In der guten Stube von Alfonse prasselte währenddessen im Kamin ein Feuer. Alfonse und Archie saßen Pfeife schmauchend auf den riesigen So Far, mit roten Wangen und zufriedenen Gesichtern fröhlich vor sich hin schweigend (das geht nicht, meint ihr? Oh doch! Man muss es üben, jungen Geschöpfen gelingt es so gut wie nie, weiblichen grad gar nicht, mittelalte habe für so was gar keine Zeit keine Zeit, aber wenn man so alt ist wie Alfonse, dann ist es ein Genuss!)
Miaou lag zusammengerollt in ihrem Körbchen und döste.
„Mächtig viel los da draußen, was?“ fragte Alfonse aus seiner Rauchwolke heraus und stieß dabei lauter Rauchkringel hervor.
„Kann man wohl sagen“ brummte Archie zurück und aus seinem Mund kamen lauter Rauchschiffe, denen Alfonse neidisch nachschaute.
„In einer Gegend in die es mich einmal verschlagen hat, weil ich nach einer durchzechten Nacht so lange geschlafen hab’, dass ich nicht merkte, dass ich nicht auf meinem Schoner war sondern auf einem Binnenschiff, würde man jetzt sagen: Mehr Betrieb als auf dem Düsseldorfer Hauptbahnhof!“
„Und wo soll das gewesen sein?“ fragte Alfonse, und diesmal schaffte er es kleine Würfel aus dem Rauch zu formen.

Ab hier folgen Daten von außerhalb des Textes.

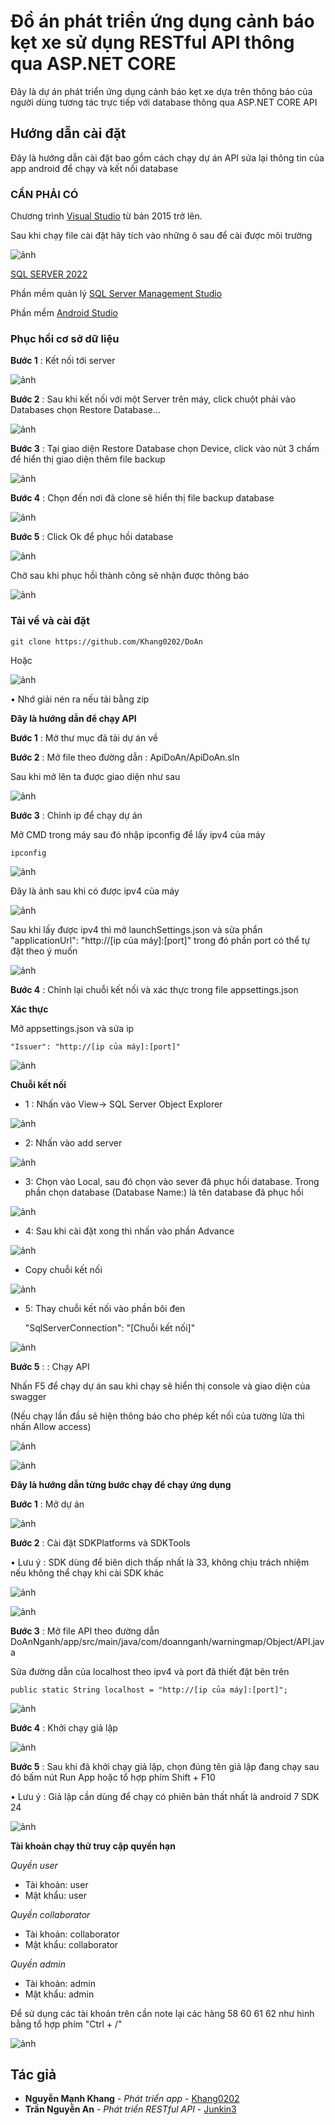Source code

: # Đồ án phát triển ứng dụng cảnh báo kẹt xe sử dụng RESTful API thông qua ASP.NET CORE

Đây là dự án phát triển ứng dụng cảnh báo kẹt xe dựa trên thông báo của người dùng tương tác trực tiếp với database thông qua ASP.NET CORE API

## Hướng dẫn cài đặt

Đây là hướng dẫn cài đặt bao gồm cách chạy dự án API sửa lại thông tin của app android để chạy và kết nối database

### CẦN PHẢI CÓ

Chương trình [Visual Studio](https://visualstudio.microsoft.com/vs/) từ bản 2015 trở lên.

Sau khi chạy file cài đặt hãy tích vào những ô sau để cài được môi trường

![ảnh](https://github.com/Khang0202/DoAn/blob/main/HinhAnhDoAnNganh/cai%20Visual.png)
 
[SQL SERVER 2022](https://go.microsoft.com/fwlink/p/?linkid=2215158&clcid=0x409&culture=en-us&country=us)

Phần mềm quản lý [SQL Server Management Studio](https://learn.microsoft.com/en-us/sql/ssms/download-sql-server-management-studio-ssms?view=sql-server-ver16)

Phần mềm [Android Studio](https://developer.android.com/studio)



### Phục hồi cơ sở dữ liệu

**Bước 1** : Kết nối tới server

![ảnh](https://github.com/Khang0202/DoAn/blob/main/HinhAnhDoAnNganh/Ketnoi1.png)

**Bước 2** : Sau khi kết nối với một Server trên máy, click chuột phải vào Databases chọn Restore Database…

![ảnh](https://github.com/Khang0202/DoAn/blob/main/HinhAnhDoAnNganh/Ketnoi2.png)

**Bước 3** : Tại giao diện Restore Database chọn Device, click vào nút 3 chấm để hiển thị giao diện thêm file backup

![ảnh](https://github.com/Khang0202/DoAn/blob/main/HinhAnhDoAnNganh/Ketnoi3.png)

**Bước 4** : Chọn đến nơi đã clone sẽ hiển thị file backup database

![ảnh](https://github.com/Khang0202/DoAn/blob/main/HinhAnhDoAnNganh/Ketnoi4_1.png)

**Bước 5** : Click Ok để phục hồi database

![ảnh](https://github.com/Khang0202/DoAn/blob/main/HinhAnhDoAnNganh/Ketnoi3_1.png)

Chờ sau khi phục hồi thành công sẽ nhận được thông báo

![ảnh](https://github.com/Khang0202/DoAn/blob/main/HinhAnhDoAnNganh/Ketnoi5_1.png)

### Tải về và cài đặt

    git clone https://github.com/Khang0202/DoAn
    
Hoặc

![ảnh](https://github.com/Khang0202/DoAn/blob/main/HinhAnhDoAnNganh/taizip.png)

• Nhớ giải nén ra nếu tải bằng zip

**Đây là hướng dẫn để chạy API**

**Bước 1** : Mở thư mục đã tải dự án về

**Bước 2** : Mở file theo đường dẫn : ApiDoAn/ApiDoAn.sln

Sau khi mở lên ta được giao diện như sau

![ảnh](https://github.com/Khang0202/DoAn/blob/main/HinhAnhDoAnNganh/AnhDef.png)

**Bước 3** : Chỉnh ip để chạy dự án

Mở CMD trong máy sau đó nhập ipconfig để lấy ipv4 của máy

    ipconfig

![ảnh](https://github.com/Khang0202/DoAn/blob/main/HinhAnhDoAnNganh/cmd.png)

Đây là ảnh sau khi có được ipv4 của máy

![ảnh](https://github.com/Khang0202/DoAn/blob/main/HinhAnhDoAnNganh/cmdip.png)

Sau khi lấy được ipv4 thì mở launchSettings.json và sửa phẩn "applicationUrl": "http://[ip của máy]:[port]" trong đó phần port có thể tự đặt theo ý muốn

![ảnh](https://github.com/Khang0202/DoAn/blob/main/HinhAnhDoAnNganh/CaiDatURL.png)

**Bước 4** : Chỉnh lại chuỗi kết nối và xác thực trong file appsettings.json

**Xác thực**

Mở appsettings.json và sửa ip

    "Issuer": "http://[ip của máy]:[port]"

![ảnh](https://github.com/Khang0202/DoAn/blob/main/HinhAnhDoAnNganh/Chuoiketnoi7.png)

**Chuỗi kết nối**

- 1 : Nhấn vào View-> SQL Server Object Explorer

![ảnh](https://github.com/Khang0202/DoAn/blob/main/HinhAnhDoAnNganh/Chuoiketnoi1.png)

- 2: Nhấn vào add server

![ảnh](https://github.com/Khang0202/DoAn/blob/main/HinhAnhDoAnNganh/Chuoiketnoi2.png)

- 3: Chọn vào Local, sau đó chọn vào sever đã phục hồi database. Trong phần chọn database (Database Name:) là tên database đã phục hồi
           
![ảnh](https://github.com/Khang0202/DoAn/blob/main/HinhAnhDoAnNganh/Chuoiketnoi3.png)

- 4: Sau khi cài đặt xong thì nhấn vào phần Advance

![ảnh](https://github.com/Khang0202/DoAn/blob/main/HinhAnhDoAnNganh/Chuoiketnoi4.png)

- Copy chuỗi kết nối

![ảnh](https://github.com/Khang0202/DoAn/blob/main/HinhAnhDoAnNganh/Chuoiketnoi5.png)

- 5: Thay chuỗi kết nối vào phần bôi đen 

    "SqlServerConnection": "[Chuỗi kết nối]"

![ảnh](https://github.com/Khang0202/DoAn/blob/main/HinhAnhDoAnNganh/Chuoiketnoi6.png)

**Bước 5** : : Chạy API

Nhấn F5 để chạy dự án sau khi chạy sẽ hiển thị console và giao diện của swagger

(Nếu chạy lần đầu sẽ hiện thông báo cho phép kết nối của tường lửa thì nhấn Allow access)

![ảnh](https://github.com/Khang0202/DoAn/blob/main/HinhAnhDoAnNganh/console.png)

![ảnh](https://github.com/Khang0202/DoAn/blob/main/HinhAnhDoAnNganh/GiaoDienSwagger.png)

**Đây là hướng dẫn từng bước chạy để chạy ứng dụng**

**Bước 1** : Mở dự án

![ảnh](https://github.com/Khang0202/DoAn/blob/main/HinhAnhDoAnNganh/RunApplication.png)

**Bước 2** : Cài đặt SDKPlatforms và SDKTools

• Lưu ý : SDK dùng để biên dịch thấp nhất là 33, không chịu trách nhiệm nếu không thể chạy khi cài SDK khác

![ảnh](https://github.com/Khang0202/DoAn/blob/main/HinhAnhDoAnNganh/SDKPlatforms.png)

![ảnh](https://github.com/Khang0202/DoAn/blob/main/HinhAnhDoAnNganh/SDKTools.png)

**Bước 3** : Mở file API theo đường dẫn DoAnNganh/app/src/main/java/com/doannganh/warningmap/Object/API.java

Sửa đường dẫn của localhost theo ipv4 và port đã thiết đặt bên trên

    public static String localhost = "http://[ip của máy]:[port]";

![ảnh](https://github.com/Khang0202/DoAn/blob/main/HinhAnhDoAnNganh/EditAPI.png)

**Bước 4** : Khởi chạy giả lập

![ảnh](https://github.com/Khang0202/DoAn/blob/main/HinhAnhDoAnNganh/RunVirtual.png)

**Bước 5** : Sau khi đã khởi chạy giả lập, chọn đúng tên giả lập đang chạy sau đó bấm nút Run App hoặc tổ hợp phím Shift + F10

• Lưu ý : Giả lập cần dùng để chạy có phiên bản thất nhất là android 7 SDK 24

![ảnh](https://github.com/Khang0202/DoAn/blob/main/HinhAnhDoAnNganh/RunApplication1.png)

**Tài khoản chạy thử truy cập quyền hạn**

*Quyền user*
- Tài khoản:
    user
- Mật khẩu:
    user

*Quyền collaborator*
- Tài khoản:
    collaborator
- Mật khẩu:
    collaborator

*Quyền admin*
- Tài khoản:
    admin
- Mật khẩu:
    admin

Để sử dụng các tài khoản trên cần note lại các hàng 58 60 61 62 như hình bằng tổ hợp phím "Ctrl + /"

![ảnh](https://github.com/Khang0202/DoAn/blob/main/HinhAnhDoAnNganh/AccountTesting.png)

## Tác giả

  - **Nguyễn Mạnh Khang** - *Phát triển app* -
    [Khang0202](https://github.com/Khang0202)
 - **Trần Nguyễn An** - *Phát triển RESTful API* -
    [Junkin3](https://github.com/Junkin3)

„Ach. Das war so eine flunderflache Auenlandschaft mit Bäumen an den Flüssen, denen jedes Jahr neue Perücken wachsen, weil man aus den Ästen Körbe flechten kann. Dort gibt es Zuckerrübenfelder ohne Ende“ (Ihr merkt es schon, der I wennt ist eine Weile her) „und wunderschöne blaue Blüten, aus deren Stengeln man etwas macht, das aussieht, wie euer Gaan. Aber es ist noch fester und heißt Lei Nen. Die Gegend nennt sich Niebärrhein.“

In diesem Augenblick passierten etliche Dinge gleichzeitig.

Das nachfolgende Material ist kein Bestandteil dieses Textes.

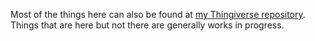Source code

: Most of the things here can also be found at <a href="https://www.thingiverse.com/theodric/designs">my Thingiverse repository</a>. Things that are here but not there are generally works in progress.
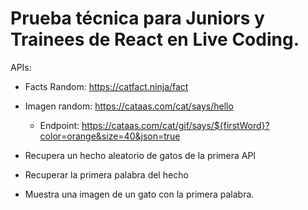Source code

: # Prueba técnica para Juniors y Trainees de React en Live Coding.

APIs:

- Facts Random: https://catfact.ninja/fact
- Imagen random: https://cataas.com/cat/says/hello
  - Endpoint: https://cataas.com/cat/gif/says/${firstWord}?color=orange&size=40&json=true

- Recupera un hecho aleatorio de gatos de la primera API
- Recuperar la primera palabra del hecho
- Muestra una imagen de un gato con la primera palabra.
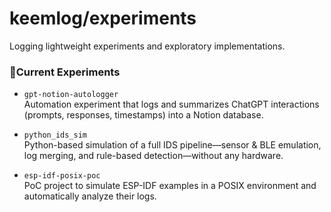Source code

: # keemlog/experiments
Logging lightweight experiments and exploratory implementations.


### 📁Current Experiments
- `gpt-notion-autologger`  
  Automation experiment that logs and summarizes ChatGPT interactions (prompts, responses, timestamps) into a Notion database.

- `python_ids_sim`  
  Python-based simulation of a full IDS pipeline—sensor & BLE emulation, log merging, and rule-based detection—without any hardware.

- `esp-idf-posix-poc`  
  PoC project to simulate ESP-IDF examples in a POSIX environment and automatically analyze their logs.  
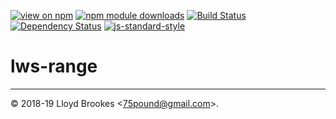 [![view on npm](https://img.shields.io/npm/v/lws-range.svg)](https://www.npmjs.org/package/lws-range)
[![npm module downloads](https://img.shields.io/npm/dt/lws-range.svg)](https://www.npmjs.org/package/lws-range)
[![Build Status](https://travis-ci.org/lwsjs/range.svg?branch=master)](https://travis-ci.org/lwsjs/range)
[![Dependency Status](https://david-dm.org/lwsjs/range.svg)](https://david-dm.org/lwsjs/range)
[![js-standard-style](https://img.shields.io/badge/code%20style-standard-brightgreen.svg)](https://github.com/feross/standard)

# lws-range


* * *

&copy; 2018-19 Lloyd Brookes \<75pound@gmail.com\>.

(Ich liebe solche Momente! Da ist immer so viel los!)
Alfonse riss Maul und Nase auf, seine Pfeife fiel aus seinem Mund und plumpste in sein Glas, das daraufhin seinen Inhalt laut zischend in den Kamin schickte. Miaous Hundekopf schoss nach oben, sie starrte Archie an und erklärte alles mit einem bärherzten „Wuff“. Draußen vor dem Fenster fiel mit lautem Getöse Rubeus Dornfelder von einer seiner Kisten mitten in Alfonses Rosenbeet. Er hatte gelauscht, weil ihm Archies Andeutung über den Zweck seiner großen Suche doch sehr nachdenklich gestimmt hatte und er frühzeitig über die weitere Entwicklung Bescheid wissen wollte. Archie seinerseits flog aus dem Sessel, griff aus dem Fenster, schnappte sich den jammernden Rubeus im Genick, setzte zu einer Schimpfkanonade an, ließ ihn aber statt dessen wieder in die Rosen fallen und stammelte: „Meine Kisten! Wie? Woher…?“
Bevor das Tohu-Bär-Bohu noch größer werden konnte, bellte von der Tür her ein helles aber bestimmtes „STOP! Meine Herren, wir sollten uns der Meute da draußen stellen und einige Fragen klären.“
Mit einem Blick auf den Priif in Esbäranzas Hand schloss Alfonse seine Schnauze und nickte. Archie holte noch einmal Luft, zeigte mit dem ausgestreckten Finger auf das Rosenbeet, winkte dann ab und folgte den beiden. Rubeus schlich mit hängendem Kopf und der Kiste unter dem Arm hinter ihnen her.